Alhaider IA, Aleisa AM, Tran TT, Alkadhi KA.
Source
Department of Pharmacological and Pharmaceutical Sciences, College of Pharmacy, University of Houston, Houston, TX, USA.
Abstract
It is well known that caffeine and sleep deprivation have opposing effects on learning and memory; therefore, this study was undertaken to determine the effects of chronic (4wks) caffeine treatment (0.3g/l in drinking water) on long-term memory deficit associated with 24h sleep deprivation. Animals were sleep deprived using the modified multiple platform method. The results showed that chronic caffeine treatment prevented the impairment of long-term memory as measured by performance in the radial arm water maze task and normalized L-LTP in area CA1 of the hippocampi of sleep-deprived anesthetized rats. Sleep deprivation prevents the high frequency stimulation-induced increases in the levels of phosphorylated-cAMP response element binding protein (P-CREB) and brain-derived neurotrophic factor (BDNF) seen during the expression of late phase long-term potentiation (L-LTP). However, chronic caffeine treatment prevented the effect of sleep-deprivation on the stimulated levels of P-CREB and BDNF. The results suggest that chronic caffeine treatment may protect the sleep-deprived brain probably by preserving the levels of P-CREB and BDNF. 

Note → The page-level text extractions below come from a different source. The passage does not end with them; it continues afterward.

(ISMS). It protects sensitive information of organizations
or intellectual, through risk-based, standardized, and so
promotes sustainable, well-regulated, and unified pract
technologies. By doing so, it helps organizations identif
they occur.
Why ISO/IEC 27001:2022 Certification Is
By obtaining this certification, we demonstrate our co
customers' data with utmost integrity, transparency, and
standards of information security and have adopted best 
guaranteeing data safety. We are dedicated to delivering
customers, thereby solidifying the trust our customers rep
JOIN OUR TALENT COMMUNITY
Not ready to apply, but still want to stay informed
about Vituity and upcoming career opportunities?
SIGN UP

Copyright © 2011 Elsevier Inc. All rights reserved.
Not bad...
Caffeine modulates CREB-dependent gene expression in developing cortical neurons.
Connolly S, Kingsbury TJ.
Source
Department of Physiology, University of Maryland School of Medicine, Baltimore, MD, USA.
Abstract
The Ca(2+)/cAMP response element binding protein CREB mediates transcription of genes essential for the development and function of the central nervous system. Here we investigated the ability of caffeine to stimulate CREB-dependent gene transcription in primary cultures of developing mouse cortical neurons. Using the CREB-dependent reporter gene CRE-luciferase we show that stimulation of CREB activity by caffeine exhibits a bell-shaped dose-response curve. Maximal stimulation occurred at 10mM caffeine, which is known to release Ca(2+) from ryanodine sensitive internal stores. In our immature neuronal cultures, 10mM caffeine was more effective at stimulating CREB activity than depolarization with high extracellular KCl (50mM). Quantitative real-time PCR analysis demonstrated that transcripts derived from endogenous CREB target genes, such as the gene encoding brain-derived neurotrophic factor BDNF, are increased following caffeine treatment. The dose-response curves of CREB target genes to caffeine exhibited gene-specificity, highlighting the importance of promoter structure in shaping genomic responses to Ca(2+) signaling. In the presence of a weak depolarizing stimulus (10mM KCl), concentrations of caffeine relevant for premature infants undergoing caffeine treatment increased CRE-luciferase activity and Bdnf transcript levels. The ability of caffeine to enhance activity-dependent Bdnf expression may contribute to the neurological benefit observed in infants receiving caffeine treatment. 
Do you have a pubmed link for the negative caffeine/camp interaction study?
Edited by abelard lindsay, 04 July 2011 - 05:32 AM.